Through ASF Instruction no. 1/2026, published in Official Gazette no. 474 of June 5, 2026, detailed rules are introduced for calculating and reporting to ASF the financial impact of major cyber incidents, in direct application of the DORA Regulation.
What does it stipulate?
The Instruction establishes a new obligation for financial entities to estimate and, at the request of the Financial Supervisory Authority (ASF), to report the aggregated annual costs and losses generated by major Information and Communication Technology (ICT) incidents. Reporting is not periodic, but is carried out only at the express request of the ASF for a specific reference year (closed financial year).
The calculation methodology is precisely defined and is based on data reflected in the company’s financial statements (profit and loss account). The process involves three sequential stages: 1) estimating gross costs and losses for each major incident individually; 2) estimating financial recoveries for each incident (e.g., compensation from insurance policies); 3) aggregating all costs, losses, and recoveries at the reference year level. Entities must also include in the calculation the accounting provisions related to these incidents.

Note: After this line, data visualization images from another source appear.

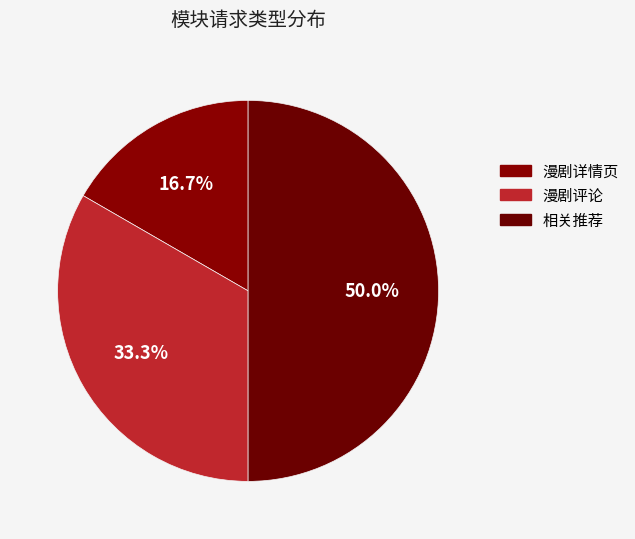

Count the number of slices in the pie.

3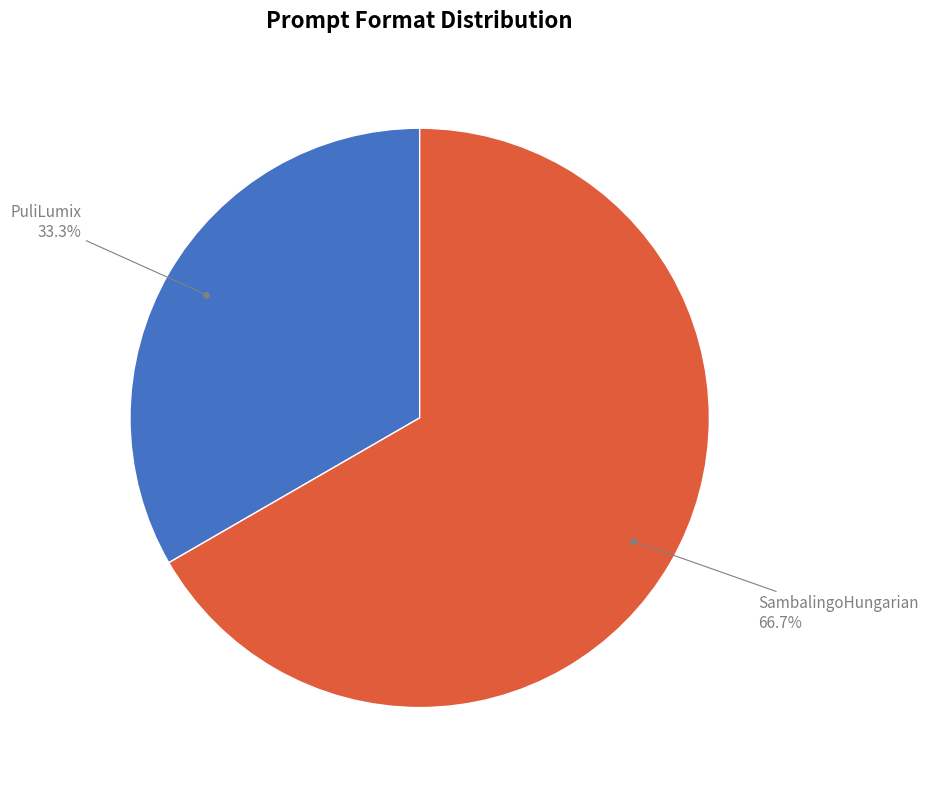

Is there any slice that represents more than half of the pie?

Yes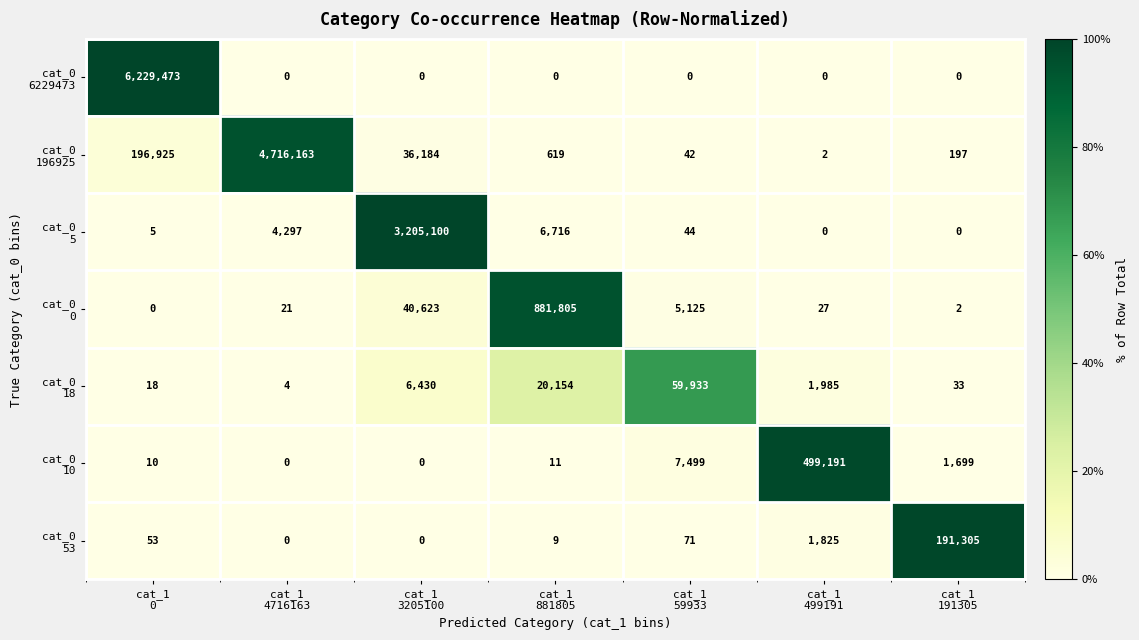

What is the maximum value shown in the chart?

6229473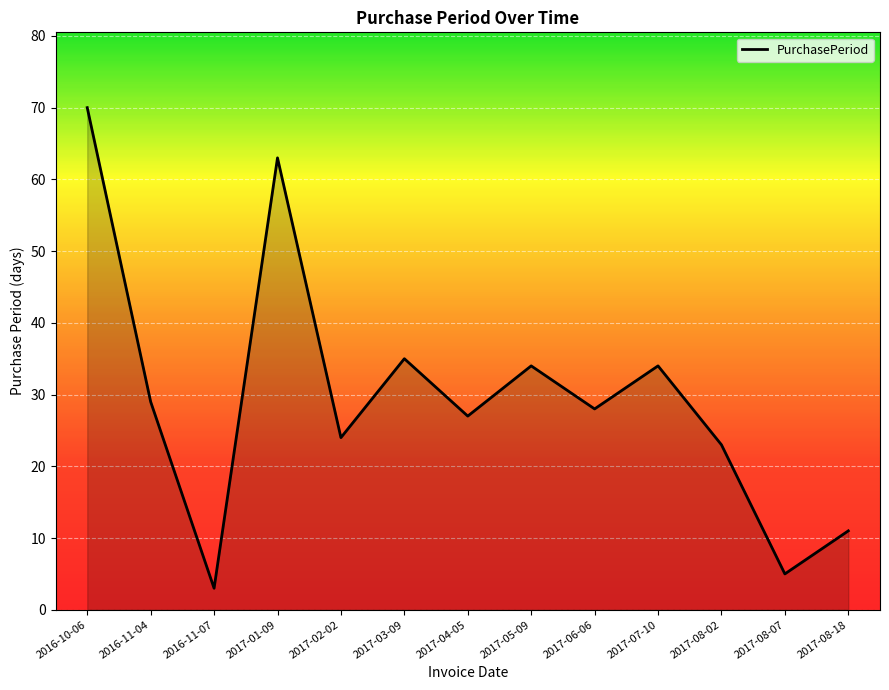

Where is the first local maximum?

2017-01-09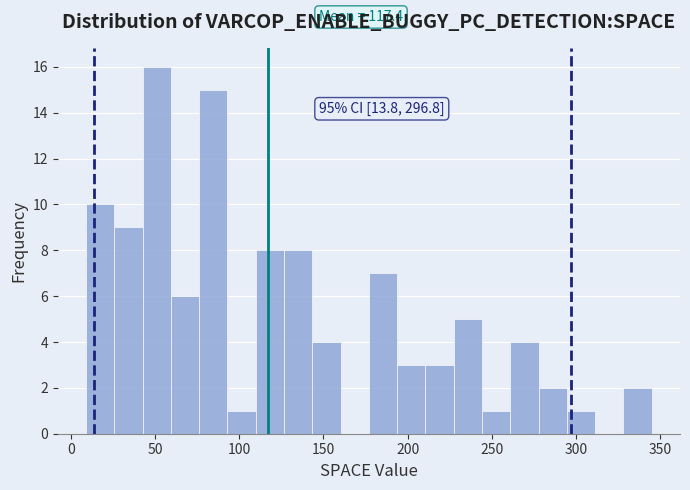

Around what value on the x-axis is the tallest bar? Give the approximate position of its centre, as read against the axis.

50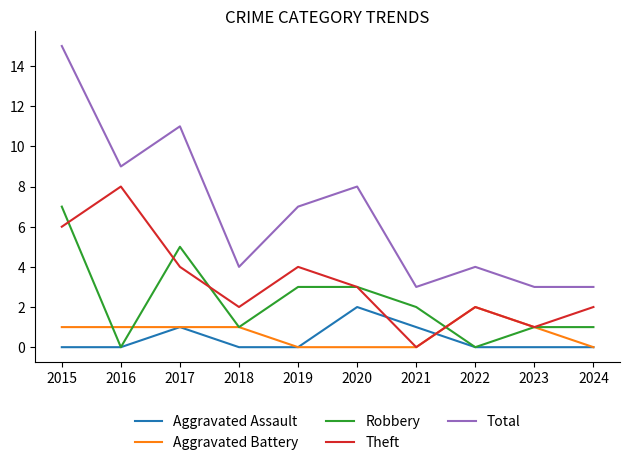

Between 2015 and 2019, which series saw the biggest shift?

Total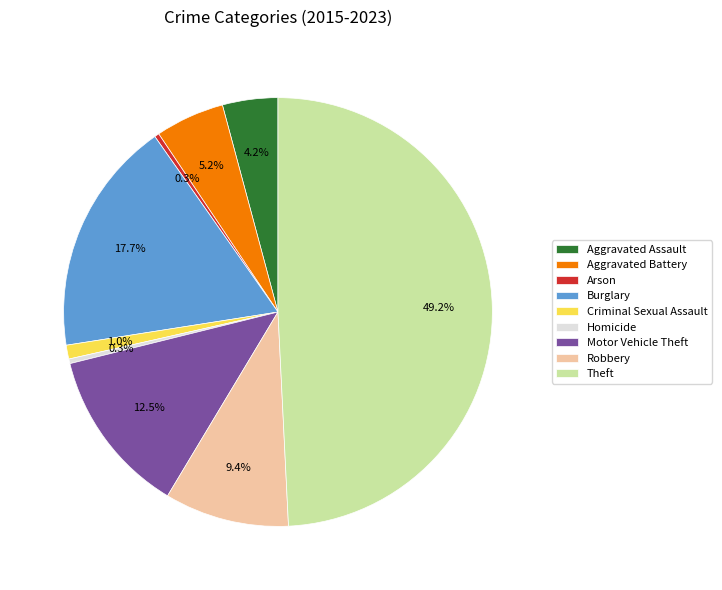

How many segments does this pie chart have?

9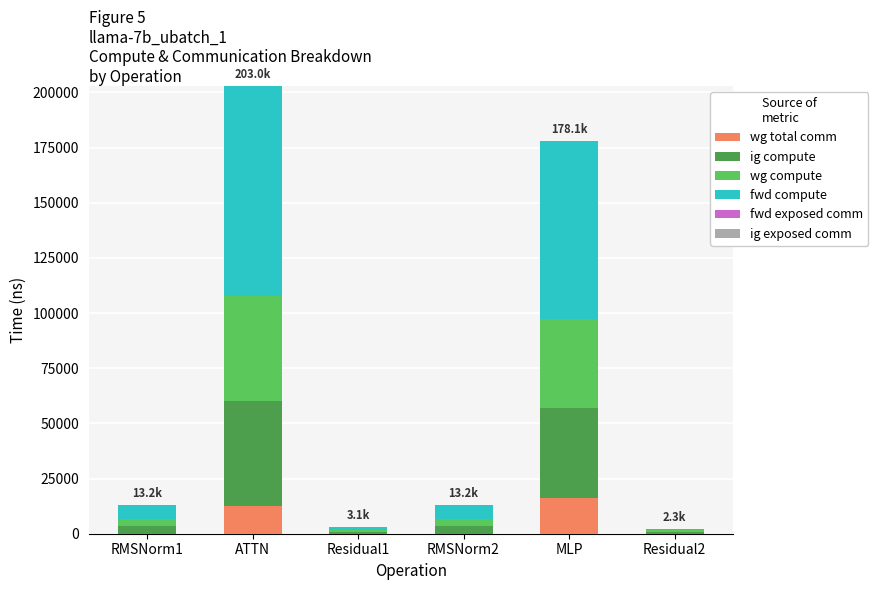

At which category is the sum across all series the highest?

ATTN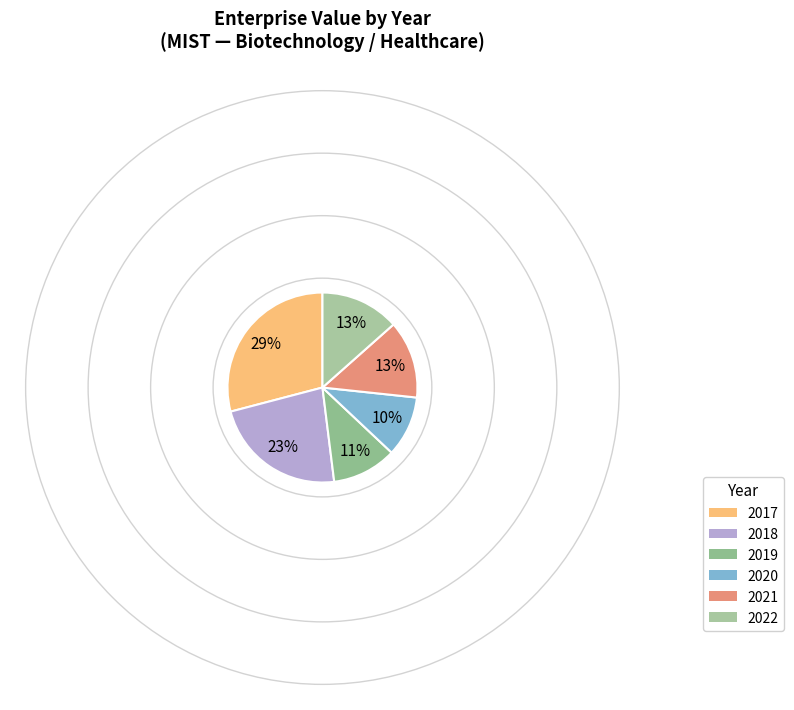

To the nearest percent, what is the combined percentage of 2019 and 2018?

34%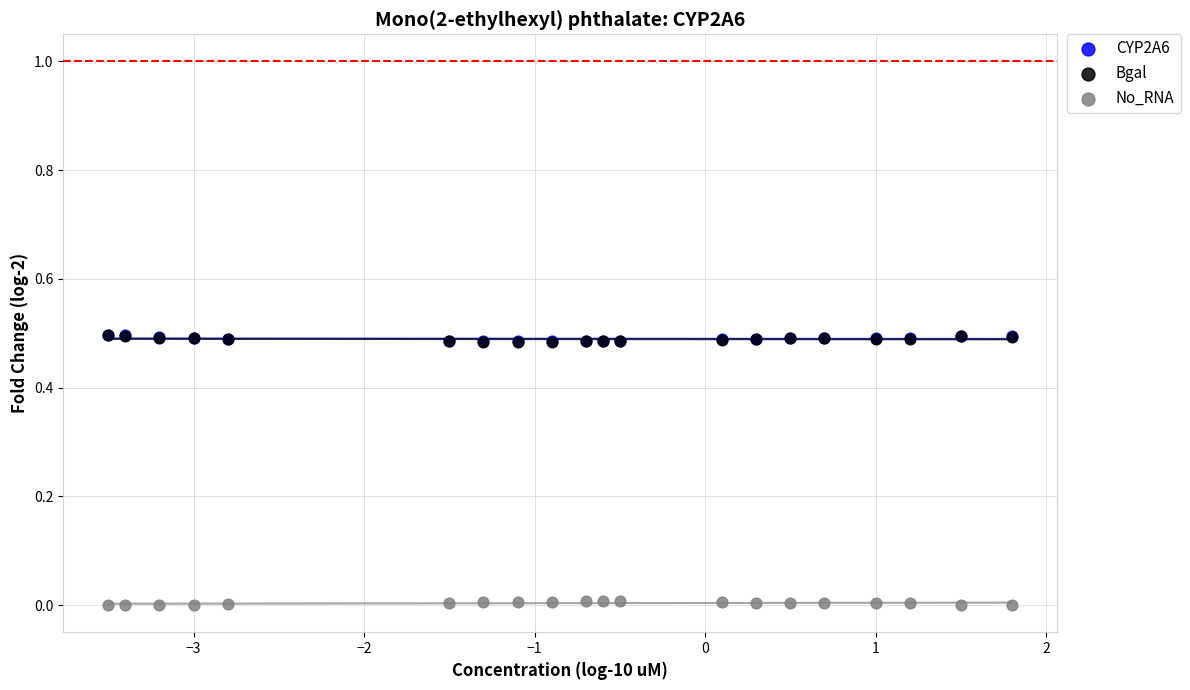

What are all the series names shown in the legend?

CYP2A6, Bgal, No_RNA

The aggregated calculation for a reference year includes all major incidents for which a final report was submitted to the authorities in that year. Additionally, costs and losses recorded in the reference year that originate from major incidents that occurred in previous years, but which continue to generate an economic impact, will also be included. This mechanism ensures a complete picture of the long-term financial consequences of an incident.
The report to the ASF must comply with a standard format, provided in the annex to the instruction. It will contain a breakdown of costs, losses, and recoveries for each major incident individually. It is mandatory for each incident listed in this financial report to use the same reference code as that in the initial technical report, submitted in accordance with the obligations of the DORA Regulation.
To whom does it apply?
The obligations apply exclusively to financial entities regulated and supervised by the ASF. These include:
- Insurance and/or reinsurance companies;
- Insurance and/or reinsurance intermediaries (brokers, agents);
- Private pension fund administrators;
- Financial investment services companies (SSIF);
- Alternative investment fund managers (AFIA) and undertakings for collective investment in transferable securities (UCITS);
- Market operators and central depositories (e.g., Bucharest Stock Exchange, Central Depository).
What should you do?
- Implement an internal calculation methodology. Establish a clear procedure, involving the Finance and IT departments, to quantify the financial impact of ICT incidents according to ASF rules (gross costs, recoveries, provisions) and to ensure their traceability in accounting records.
- Ensure granular data collection. For each incident classified as major, you must separately collect and document all costs, losses, and any financial recoveries. An aggregated calculation at the end of the year is not sufficient; data must be available per incident.
- Prepare the reporting format. Familiarize the responsible team with the standard form in the annex to the instruction. Ensure that internal systems can quickly generate a report according to this model, at the request of the ASF.
- Correlate financial reporting with technical reporting. Check the internal workflow to ensure that each incident in the financial report to the ASF uses the same unique reference code used in the initial technical report submitted under the DORA Regulation.
Source: Official Gazette, Part I, no. 474 of June 5, 2026.
Note: This material is strictly for informational purposes and does not constitute legal, tax, or business advice. As the interpretation and application of legal provisions can vary significantly depending on the specific circumstances of each entity, we recommend seeking specialized legal assistance before adopting any operational decisions based on these changes.